↓↓↓
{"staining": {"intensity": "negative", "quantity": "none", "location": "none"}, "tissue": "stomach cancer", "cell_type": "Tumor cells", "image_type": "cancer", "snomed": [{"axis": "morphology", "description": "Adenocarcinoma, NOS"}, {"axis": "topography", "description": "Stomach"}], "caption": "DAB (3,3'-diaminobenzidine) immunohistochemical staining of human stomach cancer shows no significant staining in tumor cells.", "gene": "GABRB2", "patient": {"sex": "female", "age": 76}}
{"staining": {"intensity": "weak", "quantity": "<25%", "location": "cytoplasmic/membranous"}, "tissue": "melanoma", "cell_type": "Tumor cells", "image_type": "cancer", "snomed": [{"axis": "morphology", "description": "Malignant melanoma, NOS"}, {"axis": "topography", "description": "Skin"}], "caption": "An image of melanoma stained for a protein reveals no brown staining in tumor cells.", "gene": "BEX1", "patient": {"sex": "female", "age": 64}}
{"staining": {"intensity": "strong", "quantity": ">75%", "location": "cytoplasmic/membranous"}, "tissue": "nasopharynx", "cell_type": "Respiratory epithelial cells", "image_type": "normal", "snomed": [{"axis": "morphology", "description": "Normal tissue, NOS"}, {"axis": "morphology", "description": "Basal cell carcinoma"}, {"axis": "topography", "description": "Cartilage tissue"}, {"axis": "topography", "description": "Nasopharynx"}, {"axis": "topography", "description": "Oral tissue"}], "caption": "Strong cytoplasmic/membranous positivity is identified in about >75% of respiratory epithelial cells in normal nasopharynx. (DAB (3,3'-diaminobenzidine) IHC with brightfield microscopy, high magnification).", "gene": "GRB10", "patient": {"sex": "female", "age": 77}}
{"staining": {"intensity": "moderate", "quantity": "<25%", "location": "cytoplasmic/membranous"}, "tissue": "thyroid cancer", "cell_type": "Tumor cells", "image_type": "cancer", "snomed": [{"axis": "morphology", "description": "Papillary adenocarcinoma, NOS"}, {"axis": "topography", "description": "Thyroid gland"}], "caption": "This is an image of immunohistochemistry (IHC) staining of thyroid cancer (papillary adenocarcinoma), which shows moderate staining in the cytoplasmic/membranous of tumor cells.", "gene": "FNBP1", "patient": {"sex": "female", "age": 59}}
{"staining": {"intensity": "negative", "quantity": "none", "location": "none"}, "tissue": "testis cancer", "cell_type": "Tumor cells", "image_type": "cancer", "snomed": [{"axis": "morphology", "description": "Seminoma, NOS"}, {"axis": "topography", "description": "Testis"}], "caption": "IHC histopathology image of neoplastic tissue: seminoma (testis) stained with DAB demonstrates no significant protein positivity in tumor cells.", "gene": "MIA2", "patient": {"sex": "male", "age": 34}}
↑↑↑
REQUIRED WORK ▸ Nothing in the entries should be skipped. Output them all exactly.

ANSWER FOR THIS EXERCISE ▸
{"staining": {"intensity": "negative", "quantity": "none", "location": "none"}, "tissue": "stomach cancer", "cell_type": "Tumor cells", "image_type": "cancer", "snomed": [{"axis": "morphology", "description": "Adenocarcinoma, NOS"}, {"axis": "topography", "description": "Stomach"}], "caption": "DAB (3,3'-diaminobenzidine) immunohistochemical staining of human stomach cancer shows no significant staining in tumor cells.", "gene": "GABRB2", "patient": {"sex": "female", "age": 76}}
{"staining": {"intensity": "weak", "quantity": "<25%", "location": "cytoplasmic/membranous"}, "tissue": "melanoma", "cell_type": "Tumor cells", "image_type": "cancer", "snomed": [{"axis": "morphology", "description": "Malignant melanoma, NOS"}, {"axis": "topography", "description": "Skin"}], "caption": "An image of melanoma stained for a protein reveals no brown staining in tumor cells.", "gene": "BEX1", "patient": {"sex": "female", "age": 64}}
{"staining": {"intensity": "strong", "quantity": ">75%", "location": "cytoplasmic/membranous"}, "tissue": "nasopharynx", "cell_type": "Respiratory epithelial cells", "image_type": "normal", "snomed": [{"axis": "morphology", "description": "Normal tissue, NOS"}, {"axis": "morphology", "description": "Basal cell carcinoma"}, {"axis": "topography", "description": "Cartilage tissue"}, {"axis": "topography", "description": "Nasopharynx"}, {"axis": "topography", "description": "Oral tissue"}], "caption": "Strong cytoplasmic/membranous positivity is identified in about >75% of respiratory epithelial cells in normal nasopharynx. (DAB (3,3'-diaminobenzidine) IHC with brightfield microscopy, high magnification).", "gene": "GRB10", "patient": {"sex": "female", "age": 77}}
{"staining": {"intensity": "moderate", "quantity": "<25%", "location": "cytoplasmic/membranous"}, "tissue": "thyroid cancer", "cell_type": "Tumor cells", "image_type": "cancer", "snomed": [{"axis": "morphology", "description": "Papillary adenocarcinoma, NOS"}, {"axis": "topography", "description": "Thyroid gland"}], "caption": "This is an image of immunohistochemistry (IHC) staining of thyroid cancer (papillary adenocarcinoma), which shows moderate staining in the cytoplasmic/membranous of tumor cells.", "gene": "FNBP1", "patient": {"sex": "female", "age": 59}}
{"staining": {"intensity": "negative", "quantity": "none", "location": "none"}, "tissue": "testis cancer", "cell_type": "Tumor cells", "image_type": "cancer", "snomed": [{"axis": "morphology", "description": "Seminoma, NOS"}, {"axis": "topography", "description": "Testis"}], "caption": "IHC histopathology image of neoplastic tissue: seminoma (testis) stained with DAB demonstrates no significant protein positivity in tumor cells.", "gene": "MIA2", "patient": {"sex": "male", "age": 34}}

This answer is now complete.